Les orientations budgétaires expriment le choix du courage, en s’appuyant sur une conjoncture économique favorable (croissance de 1,7% en 2017, 300 000 créations d’emplois marchands) pour mener à bien les réformes nécessaires à la transformation du pays.

L’exécutif envisage une baisse des dépenses publiques dans la durée que ce soit pour les dépenses pilotables par l’Etat dès 2019 ainsi que pour les collectivités locales avec une diminution de 13 milliards d’euros de dépenses de fonctionnement supportée par les 319 plus grandes collectivités. Les objectifs sont ambitieux.
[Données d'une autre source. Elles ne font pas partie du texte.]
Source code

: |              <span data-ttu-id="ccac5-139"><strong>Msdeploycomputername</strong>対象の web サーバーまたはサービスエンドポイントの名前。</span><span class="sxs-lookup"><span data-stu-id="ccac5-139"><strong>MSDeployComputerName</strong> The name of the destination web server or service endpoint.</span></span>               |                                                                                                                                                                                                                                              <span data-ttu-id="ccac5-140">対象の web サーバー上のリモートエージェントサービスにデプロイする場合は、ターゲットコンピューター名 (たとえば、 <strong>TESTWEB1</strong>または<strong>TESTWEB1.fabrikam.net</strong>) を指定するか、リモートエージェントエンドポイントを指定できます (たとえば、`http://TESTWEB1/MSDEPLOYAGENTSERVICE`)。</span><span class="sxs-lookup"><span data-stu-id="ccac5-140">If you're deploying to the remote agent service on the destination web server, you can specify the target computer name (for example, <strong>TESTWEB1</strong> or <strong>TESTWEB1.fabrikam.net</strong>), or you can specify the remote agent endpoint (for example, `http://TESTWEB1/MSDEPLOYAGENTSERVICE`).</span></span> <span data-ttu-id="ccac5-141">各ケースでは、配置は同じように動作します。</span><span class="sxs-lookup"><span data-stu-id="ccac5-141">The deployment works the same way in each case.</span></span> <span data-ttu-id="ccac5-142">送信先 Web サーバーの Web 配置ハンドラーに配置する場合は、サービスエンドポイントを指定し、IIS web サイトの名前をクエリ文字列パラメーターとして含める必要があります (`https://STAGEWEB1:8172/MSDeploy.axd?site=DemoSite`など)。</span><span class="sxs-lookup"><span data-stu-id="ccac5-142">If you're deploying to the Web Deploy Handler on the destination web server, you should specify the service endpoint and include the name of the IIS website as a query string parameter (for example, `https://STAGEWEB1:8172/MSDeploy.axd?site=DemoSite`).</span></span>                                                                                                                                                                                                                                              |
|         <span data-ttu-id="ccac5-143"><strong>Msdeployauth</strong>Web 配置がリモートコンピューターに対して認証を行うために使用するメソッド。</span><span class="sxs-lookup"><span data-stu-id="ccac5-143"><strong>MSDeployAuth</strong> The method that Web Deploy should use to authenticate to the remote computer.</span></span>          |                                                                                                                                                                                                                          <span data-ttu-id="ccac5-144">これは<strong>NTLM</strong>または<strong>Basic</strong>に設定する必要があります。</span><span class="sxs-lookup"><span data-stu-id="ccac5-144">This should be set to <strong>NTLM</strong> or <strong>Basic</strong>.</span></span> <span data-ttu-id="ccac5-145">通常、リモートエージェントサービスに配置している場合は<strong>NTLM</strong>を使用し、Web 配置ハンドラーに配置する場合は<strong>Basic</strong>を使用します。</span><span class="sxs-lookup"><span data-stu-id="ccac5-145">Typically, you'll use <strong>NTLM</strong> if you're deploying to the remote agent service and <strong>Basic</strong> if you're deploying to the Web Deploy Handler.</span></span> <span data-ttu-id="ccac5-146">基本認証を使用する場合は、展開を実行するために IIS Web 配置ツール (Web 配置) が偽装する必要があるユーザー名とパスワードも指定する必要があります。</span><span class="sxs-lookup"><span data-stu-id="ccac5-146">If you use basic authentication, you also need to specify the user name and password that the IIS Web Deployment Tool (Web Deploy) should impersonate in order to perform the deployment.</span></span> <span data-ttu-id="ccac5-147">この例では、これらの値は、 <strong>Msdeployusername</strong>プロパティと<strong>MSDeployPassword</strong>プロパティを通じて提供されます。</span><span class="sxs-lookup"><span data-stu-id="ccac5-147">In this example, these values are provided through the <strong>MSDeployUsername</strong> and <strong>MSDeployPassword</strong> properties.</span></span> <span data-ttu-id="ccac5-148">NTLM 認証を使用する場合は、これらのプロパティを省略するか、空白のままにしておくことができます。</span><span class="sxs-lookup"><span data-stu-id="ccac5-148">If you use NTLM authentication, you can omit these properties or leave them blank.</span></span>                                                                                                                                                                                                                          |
Le gouvernement projette en effet de réduire la dette de 5 points de PIB, la dépense publique de 3 points, le déficit de 2 points ainsi que le les prélèvement obligatoire d’un point.

Sérieux budgétaire ne signifie pas rigueur puisque les budgets de certains ministères, en cohérence avec le projet de transformation seront en hausse, comme celui des ministères régaliens (armée, justice, sécurité) mais aussi le budget de l’éducation ou encore celui de la transition écologique. Les réformes structurelles sont accompagnées par une ambitieuse stratégie d’investissement, qui pour 2018 – 2022 est portée à 57 milliards d’euros.

À la faveur d’un budget maîtrisé, 38 millions de Français bénéficieront d’une amélioration de leur pouvoir d’achat :

  • Baisse de 30% de la taxe d’habitation pour 80% des ménages dès 2018 et suppression totale d’ici la fin du quinquennat pour 80% des Français
  • Suppression et baisse des cotisations sociales, pour que le travail paie(cotisations chômage et maladie pour les salariés, cotisations familiales pour les indépendants)
  • Augmentation de la prime d’activité.
  • Augmentation du minimum vieillesse et de l’allocation adulte handicapé.
  • Revalorisation du complément mode de garde pour les familles monoparentales.
  • Crédit d’impôts sur les services à la personne.
  • Mesures d’accompagnement à la transition écologique (chèque énergie, prime à la conversion pour changer son véhicule

Concrètement, cela signifie qu’à la fin du quinquennat, un Français touchant de le SMIC verra augmenter son pouvoir d’achat de l’équivalent d’un 13e mois. Pour un célibataire retraité au minimum vieillesse, le gain de pouvoir d’achat sera de 1 140 € par an.